Thanks again for the paper, and very much looking forward to future work (and thanks Marcus for the video).
I like the paper. Nevertheless, I have some “naïve” doubts about the allocentric problem. My main doubt is if it is a cortex duty to solve this problem. In some way this is a input issue: you have to transform the sensory information in some form of invariant.
Although you briefly cite the auditory cortex in the paper, there is no “deeper” explanation about what allocentric means in that context. Presumably, the task should be to cancel internal noises, integrate the head position, etc… to transform auditory nerve signal in an invariant. I think, It is suspected that the DCN (Dorsal cochlear nucleus) [part of the cochlear nucleus which is located into the brain-steam] might be doing that . DCN is very similar to cerebellum (purkinje + parallel fibers+ fusiform cells). DCN is receiving inputs from the cochlea, the vestibular system, cortex, etc… to actually produce the input to the auditory cortex (note that DCN is not well understood in humans).
My understanding is that Cerebellum is doing something similar (integrate body position, precortex-motor commands, other sensory information,…) Cerebellum affects not only body coordination but many high cognitive functions .
Perhaps that entorhinal cortex is too far away from the “input ports” to be a effective solution to solve this. The brain steam nuclei + Cerebellum might be playing a key role in this problem.
 D. Oertel and E. D. Young, “What’s a cerebellar circuit doing in the auditory system?,” Trends Neurosci., vol. 27, no. 2, pp. 104–110, 2004.

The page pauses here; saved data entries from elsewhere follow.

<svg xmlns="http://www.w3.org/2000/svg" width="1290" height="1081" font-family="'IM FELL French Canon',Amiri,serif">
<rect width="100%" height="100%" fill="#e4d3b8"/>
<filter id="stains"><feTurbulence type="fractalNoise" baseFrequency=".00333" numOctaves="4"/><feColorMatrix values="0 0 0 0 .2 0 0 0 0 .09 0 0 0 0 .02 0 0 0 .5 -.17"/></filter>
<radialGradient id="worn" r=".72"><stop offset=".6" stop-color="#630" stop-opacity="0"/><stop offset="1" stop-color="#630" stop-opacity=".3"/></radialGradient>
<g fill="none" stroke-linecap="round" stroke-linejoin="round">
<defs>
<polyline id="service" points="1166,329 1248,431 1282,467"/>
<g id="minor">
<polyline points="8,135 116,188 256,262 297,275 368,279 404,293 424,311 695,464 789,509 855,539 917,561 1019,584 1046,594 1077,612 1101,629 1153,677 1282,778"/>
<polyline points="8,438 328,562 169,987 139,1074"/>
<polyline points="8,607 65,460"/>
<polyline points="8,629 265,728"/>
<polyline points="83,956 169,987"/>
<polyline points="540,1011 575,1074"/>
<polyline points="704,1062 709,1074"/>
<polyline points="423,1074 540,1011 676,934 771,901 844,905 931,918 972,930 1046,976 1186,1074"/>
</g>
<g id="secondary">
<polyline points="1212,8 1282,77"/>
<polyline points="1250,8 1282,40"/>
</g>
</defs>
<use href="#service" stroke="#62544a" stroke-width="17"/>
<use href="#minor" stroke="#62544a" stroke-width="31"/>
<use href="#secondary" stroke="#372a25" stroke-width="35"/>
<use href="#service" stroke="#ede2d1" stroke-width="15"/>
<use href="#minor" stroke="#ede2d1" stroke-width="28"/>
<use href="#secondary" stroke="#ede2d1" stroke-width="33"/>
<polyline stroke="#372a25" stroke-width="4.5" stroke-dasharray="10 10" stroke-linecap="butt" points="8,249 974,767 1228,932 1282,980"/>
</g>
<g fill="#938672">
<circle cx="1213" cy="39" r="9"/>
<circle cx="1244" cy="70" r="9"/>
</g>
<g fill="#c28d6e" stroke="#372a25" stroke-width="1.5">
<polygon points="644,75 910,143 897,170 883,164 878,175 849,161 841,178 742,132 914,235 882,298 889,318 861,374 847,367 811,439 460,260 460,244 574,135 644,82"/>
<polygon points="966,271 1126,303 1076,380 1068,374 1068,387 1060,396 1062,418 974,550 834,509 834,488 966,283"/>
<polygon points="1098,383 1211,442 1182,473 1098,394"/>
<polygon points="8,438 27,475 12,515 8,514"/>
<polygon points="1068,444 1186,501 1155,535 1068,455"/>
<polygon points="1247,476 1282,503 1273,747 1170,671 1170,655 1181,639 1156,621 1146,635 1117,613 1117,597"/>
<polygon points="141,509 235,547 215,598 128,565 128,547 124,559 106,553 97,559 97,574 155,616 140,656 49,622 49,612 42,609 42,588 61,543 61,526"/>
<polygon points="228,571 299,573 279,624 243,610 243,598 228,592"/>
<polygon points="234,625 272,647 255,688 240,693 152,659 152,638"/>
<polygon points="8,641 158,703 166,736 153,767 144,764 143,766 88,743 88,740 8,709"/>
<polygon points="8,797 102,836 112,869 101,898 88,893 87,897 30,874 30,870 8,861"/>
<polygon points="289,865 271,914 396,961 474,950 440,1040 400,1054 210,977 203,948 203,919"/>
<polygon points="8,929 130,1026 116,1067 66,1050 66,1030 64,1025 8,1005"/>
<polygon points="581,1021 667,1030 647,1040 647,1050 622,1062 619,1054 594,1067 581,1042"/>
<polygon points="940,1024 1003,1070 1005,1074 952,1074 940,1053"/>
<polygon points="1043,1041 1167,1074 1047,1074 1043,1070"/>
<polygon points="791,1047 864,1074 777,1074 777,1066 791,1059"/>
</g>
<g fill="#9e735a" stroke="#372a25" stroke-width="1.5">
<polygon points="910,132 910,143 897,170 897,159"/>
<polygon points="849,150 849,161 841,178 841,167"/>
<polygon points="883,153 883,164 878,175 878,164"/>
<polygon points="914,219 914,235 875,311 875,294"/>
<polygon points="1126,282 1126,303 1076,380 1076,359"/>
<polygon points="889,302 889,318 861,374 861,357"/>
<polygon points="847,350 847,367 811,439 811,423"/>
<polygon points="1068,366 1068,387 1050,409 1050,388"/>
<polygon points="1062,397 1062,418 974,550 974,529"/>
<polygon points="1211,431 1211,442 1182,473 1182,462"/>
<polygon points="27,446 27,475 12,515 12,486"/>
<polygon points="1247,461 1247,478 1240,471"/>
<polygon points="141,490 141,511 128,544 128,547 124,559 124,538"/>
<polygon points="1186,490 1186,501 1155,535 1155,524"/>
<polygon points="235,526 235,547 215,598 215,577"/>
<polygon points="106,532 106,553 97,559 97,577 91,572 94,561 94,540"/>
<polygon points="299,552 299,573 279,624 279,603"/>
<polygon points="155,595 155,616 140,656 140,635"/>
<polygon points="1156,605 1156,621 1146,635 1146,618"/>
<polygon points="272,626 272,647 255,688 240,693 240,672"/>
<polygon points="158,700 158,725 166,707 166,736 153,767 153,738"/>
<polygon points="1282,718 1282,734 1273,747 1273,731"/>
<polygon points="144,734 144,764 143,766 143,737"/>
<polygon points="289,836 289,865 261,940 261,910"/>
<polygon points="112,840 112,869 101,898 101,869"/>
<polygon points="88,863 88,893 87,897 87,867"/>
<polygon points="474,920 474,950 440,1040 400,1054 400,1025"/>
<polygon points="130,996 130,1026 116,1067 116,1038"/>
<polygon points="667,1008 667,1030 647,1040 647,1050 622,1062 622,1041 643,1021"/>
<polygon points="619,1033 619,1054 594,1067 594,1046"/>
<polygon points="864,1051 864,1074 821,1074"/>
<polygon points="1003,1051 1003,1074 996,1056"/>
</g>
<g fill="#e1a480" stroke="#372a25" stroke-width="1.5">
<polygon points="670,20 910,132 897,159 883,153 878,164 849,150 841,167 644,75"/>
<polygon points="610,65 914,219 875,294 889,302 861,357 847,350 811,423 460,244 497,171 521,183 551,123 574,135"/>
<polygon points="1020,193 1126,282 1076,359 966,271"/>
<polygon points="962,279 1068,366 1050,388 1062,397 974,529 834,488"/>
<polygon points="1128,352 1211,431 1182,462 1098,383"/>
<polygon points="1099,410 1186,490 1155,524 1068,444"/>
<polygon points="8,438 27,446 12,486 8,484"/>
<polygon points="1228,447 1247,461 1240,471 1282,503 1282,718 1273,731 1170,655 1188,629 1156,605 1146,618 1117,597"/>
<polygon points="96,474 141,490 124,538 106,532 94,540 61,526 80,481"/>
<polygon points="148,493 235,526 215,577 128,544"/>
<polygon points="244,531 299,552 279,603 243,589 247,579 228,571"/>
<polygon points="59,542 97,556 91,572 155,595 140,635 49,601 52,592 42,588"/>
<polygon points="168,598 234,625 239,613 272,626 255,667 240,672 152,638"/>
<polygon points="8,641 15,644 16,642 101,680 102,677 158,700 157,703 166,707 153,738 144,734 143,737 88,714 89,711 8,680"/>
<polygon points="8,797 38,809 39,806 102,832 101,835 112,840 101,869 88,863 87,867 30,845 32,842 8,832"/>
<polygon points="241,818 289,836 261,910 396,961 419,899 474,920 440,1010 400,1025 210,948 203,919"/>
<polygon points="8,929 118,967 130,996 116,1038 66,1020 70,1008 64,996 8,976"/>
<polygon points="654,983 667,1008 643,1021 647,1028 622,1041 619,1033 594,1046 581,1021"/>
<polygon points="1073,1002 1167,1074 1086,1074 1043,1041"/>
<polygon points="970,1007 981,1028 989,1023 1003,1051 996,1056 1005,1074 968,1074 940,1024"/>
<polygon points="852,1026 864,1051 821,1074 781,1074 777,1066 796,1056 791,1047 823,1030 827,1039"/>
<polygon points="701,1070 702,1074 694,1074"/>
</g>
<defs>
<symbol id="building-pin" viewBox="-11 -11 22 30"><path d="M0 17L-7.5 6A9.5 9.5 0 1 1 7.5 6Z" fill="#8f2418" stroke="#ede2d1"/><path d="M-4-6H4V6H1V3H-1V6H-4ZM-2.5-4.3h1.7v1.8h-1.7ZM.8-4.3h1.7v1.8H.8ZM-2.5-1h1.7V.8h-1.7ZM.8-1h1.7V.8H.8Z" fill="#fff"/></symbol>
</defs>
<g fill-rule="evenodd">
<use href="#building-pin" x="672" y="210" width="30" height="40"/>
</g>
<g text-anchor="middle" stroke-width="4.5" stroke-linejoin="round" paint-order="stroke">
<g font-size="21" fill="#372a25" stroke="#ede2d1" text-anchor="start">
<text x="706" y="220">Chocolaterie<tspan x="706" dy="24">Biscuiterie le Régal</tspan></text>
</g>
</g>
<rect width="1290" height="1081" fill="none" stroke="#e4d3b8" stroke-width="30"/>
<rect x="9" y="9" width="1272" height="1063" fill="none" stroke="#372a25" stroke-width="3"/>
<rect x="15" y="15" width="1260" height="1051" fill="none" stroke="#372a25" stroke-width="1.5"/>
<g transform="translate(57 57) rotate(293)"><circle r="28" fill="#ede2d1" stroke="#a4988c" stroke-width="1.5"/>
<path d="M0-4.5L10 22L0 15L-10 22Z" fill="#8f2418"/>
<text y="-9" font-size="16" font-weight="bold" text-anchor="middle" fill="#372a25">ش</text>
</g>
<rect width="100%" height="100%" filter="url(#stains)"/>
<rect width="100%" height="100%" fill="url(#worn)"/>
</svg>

 S. Singla, C. Dempsey, A. G. Enikolopov, R. Warren, and N. B. Sawtell, “A cerebellum-like circuit in the auditory system cancels responses to self-generated sounds,” Nat. Publ. Gr., no. August 2016, 2017.
 M. Ito, “Control of mental activities by internal models in the cerebellum,” Nat. Rev. Neurosci., vol. 9, no. 4, pp. 304–313, 2008.
I sympathize with the naïve doubts in that I recognize a redundancy in functionality. I wonder therefore if it would be instructive to consider the location signal, at least to the extent it originates from outside the column, as a modulating navigation mechanism. It would make sense that behavior signals should communicate directly with cortical regions if possible and not merely indirectly by way of meddling with the (possibly fantasized) world. In low regions this would generate models of concrete objects perturbed by the motor control of extremities; in higher regions it would manifest itself in for instance the composing of words in a text or the solving of a mathematical equation. How in line is all of this with what the neuroscience says?
I appreciate the point that SDRs are dimensionless and the potential significance this bears. I think, as a layman mind you, this should be emphasized in the article.